The study examined the genetic differences between colorectal tumor cells and healthy colon cells from 44 adults with colorectal cancer and looked for correlations between specific mutations in the tumor cells and the composition of the tumor microbiome.
“Ours was the first study to analyze both of these factors together,” said Michael B. Burns, PhD, a postdoctoral researcher in Dr. Blekhman’s laboratory. “Previous studies have found associations between certain mutations and colorectal cancer, and between certain microbiome characteristics and cancer, but had not integrated the two,” he said.
“We found that it could be possible to genetically classify the colorectal tumor a person has without having to do a biopsy and dissect it,” Dr. Blekhman said. “This could eventually provide a non-invasive and inexpensive approach to inform diagnosis and treatment.”
The study specified that an elevated level of cancer-associated mutations of a person’s tumor cells was associated with a diverse tumor microbiome. Specific mutations in tumor cells were associated with the presence of specific types of bacteria in the microbiome. A method was differentiated to predict the types of mutations present in a tumor based on its microbiome. On average, the method correctly predicted about half of the most common mutations found in the tumor.

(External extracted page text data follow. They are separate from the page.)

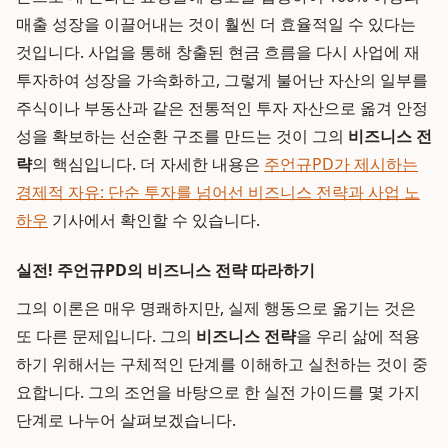
매출 성장을 이끌어내는 것이 훨씬 더 효율적일 수 있다는
것입니다. 사업을 통해 창출된 현금 흐름을 다시 사업에 재
투자하여 성장을 가속화하고, 그렇게 불어난 자산의 일부를
주식이나 부동산과 같은 전통적인 투자 자산으로 옮겨 안정
성을 확보하는 선순환 구조를 만드는 것이 그의
비즈니스 전
략
의 핵심입니다. 더 자세한 내용은
주언규PD가 제시하는
경제적 자유: 단순 투자를 넘어선 비즈니스 전략과 사업 노
하우
기사에서 확인할 수 있습니다.
실전! 주언규PD의 비즈니스 전략 따라하기
그의 이론은 매우 명쾌하지만, 실제 행동으로 옮기는 것은
또 다른 문제입니다. 그의
비즈니스 전략
을 우리 삶에 적용
하기 위해서는 구체적인 단계를 이해하고 실천하는 것이 중
요합니다. 그의 조언을 바탕으로 한 실전 가이드를 몇 가지
단계로 나누어 살펴보겠습니다.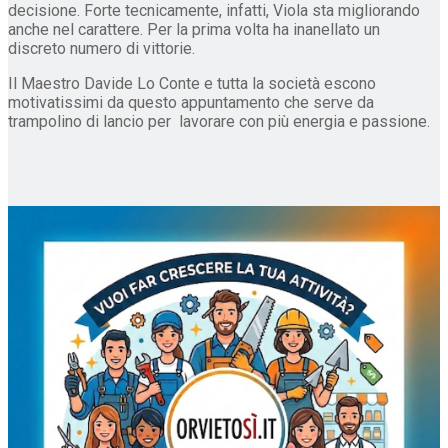
decisione. Forte tecnicamente, infatti, Viola sta migliorando
anche nel carattere. Per la prima volta ha inanellato un
discreto numero di vittorie.
Il Maestro Davide Lo Conte e tutta la società escono
motivatissimi da questo appuntamento che serve da
trampolino di lancio per lavorare con più energia e passione.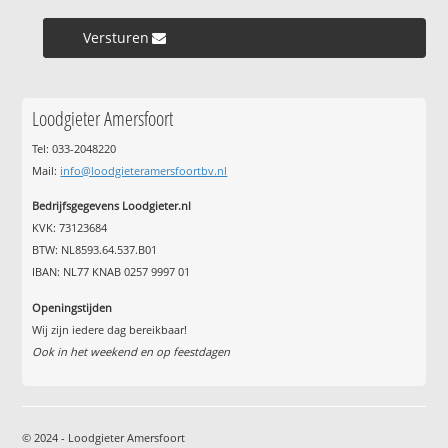
Versturen »
Loodgieter Amersfoort
Tel: 033-2048220
Mail:
info@loodgieteramersfoortbv.nl
Bedrijfsgegevens Loodgieter.nl
KVK: 73123684
BTW: NL8593.64.537.B01
IBAN: NL77 KNAB 0257 9997 01
Openingstijden
Wij zijn iedere dag bereikbaar!
Ook in het weekend en op feestdagen
© 2024 - Loodgieter Amersfoort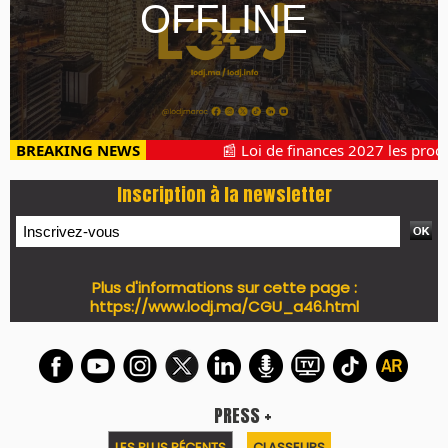
BREAKING NEWS
📰 Loi de finances 2027 les procha
Inscription à la newsletter
Plus d'informations sur cette page :
https://www.lodj.ma/CGU_a46.html
PRESS +
LES PLUS RÉCENTS
CLASSEURS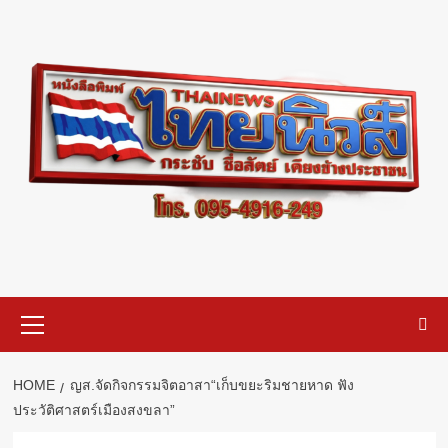
Skip
to
content
Primary
Menu
HOME
ญส.จัดกิจกรรมจิตอาสา“เก็บขยะริมชายหาด ฟัง
ประวัติศาสตร์เมืองสงขลา”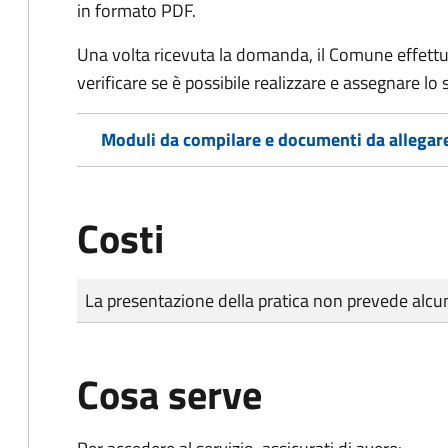
in formato PDF.
Una volta ricevuta la domanda, il Comune effettu
verificare se è possibile realizzare e assegnare lo s
Moduli da compilare e documenti da allegar
Costi
Tipo di pagamento
Importo
La presentazione della pratica non prevede al
Cosa serve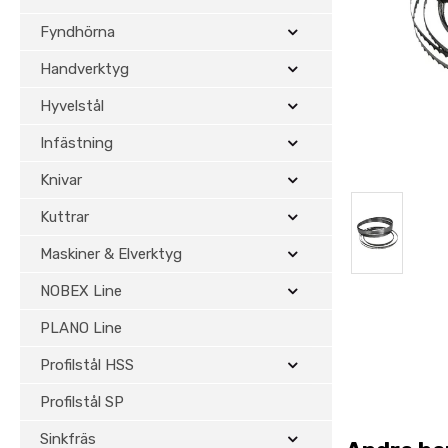
Fyndhörna
Handverktyg
Hyvelstål
Infästning
Knivar
Kuttrar
Maskiner & Elverktyg
NOBEX Line
PLANO Line
Profilstål HSS
Profilstål SP
Sinkfräs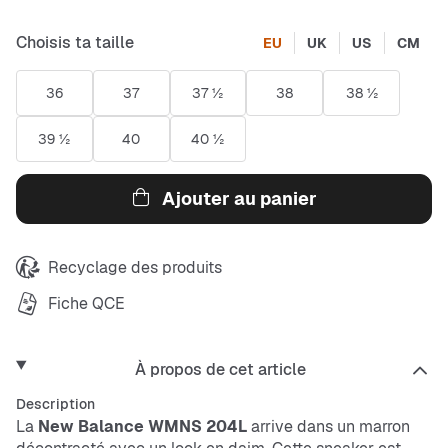
Choisis ta taille
EU
UK
US
CM
36
37
37 ½
38
38 ½
39 ½
40
40 ½
Ajouter au panier
Recyclage des produits
Fiche QCE
À propos de cet article
Description
La
New Balance WMNS 204L
arrive dans un marron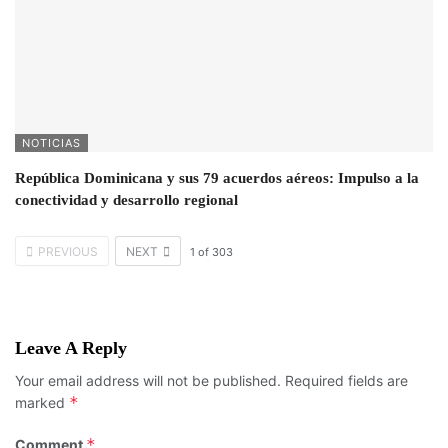
NOTICIAS
República Dominicana y sus 79 acuerdos aéreos: Impulso a la
conectividad y desarrollo regional
PREVIOUS
NEXT
1
of
303
Leave A Reply
Your email address will not be published.
Required fields are
*
marked
*
Comment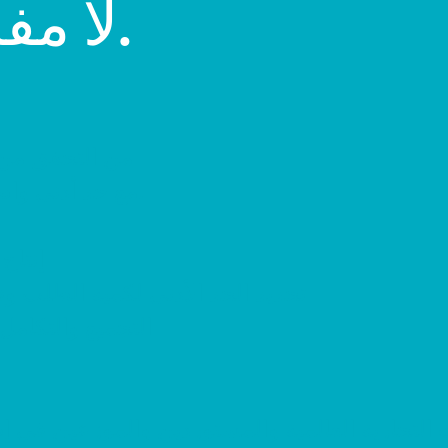
لا مفاجآت في الجمارك.
من التحقق من ص
— مع حد أدنى واضح للطلب، ووقت تسليم محدد، ودعم هندسي.
✔ إنت
✔ تحديد الحد الأدنى لكمية الطلب 
✔ التجميع والتكا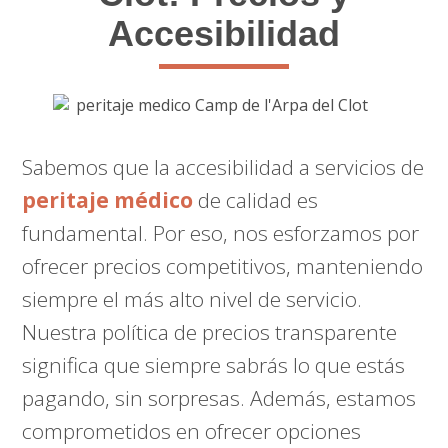
Accesibilidad
Sabemos que la accesibilidad a servicios de
peritaje médico
de calidad es
fundamental. Por eso, nos esforzamos por
ofrecer precios competitivos, manteniendo
siempre el más alto nivel de servicio.
Nuestra política de precios transparente
significa que siempre sabrás lo que estás
pagando, sin sorpresas. Además, estamos
comprometidos en ofrecer opciones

“By studying interactions between tumors and the bacteria in their microbiomes, we would better understand the bacteria’s role in causing tumors to form and grow – if they even have such a role – and eventually, we may be able to treat cancer by changing aspects of its microbiome,” Dr. Blekhman said.
Reference: Blekhman R et al. (2015 Oct 9). Abstract: Genomic landscape of colorectal tumors shapes the microbiome of the tumor microenvironment. Presented at American Society of Human Genetics 2015 Annual Meeting. Baltimore, Md.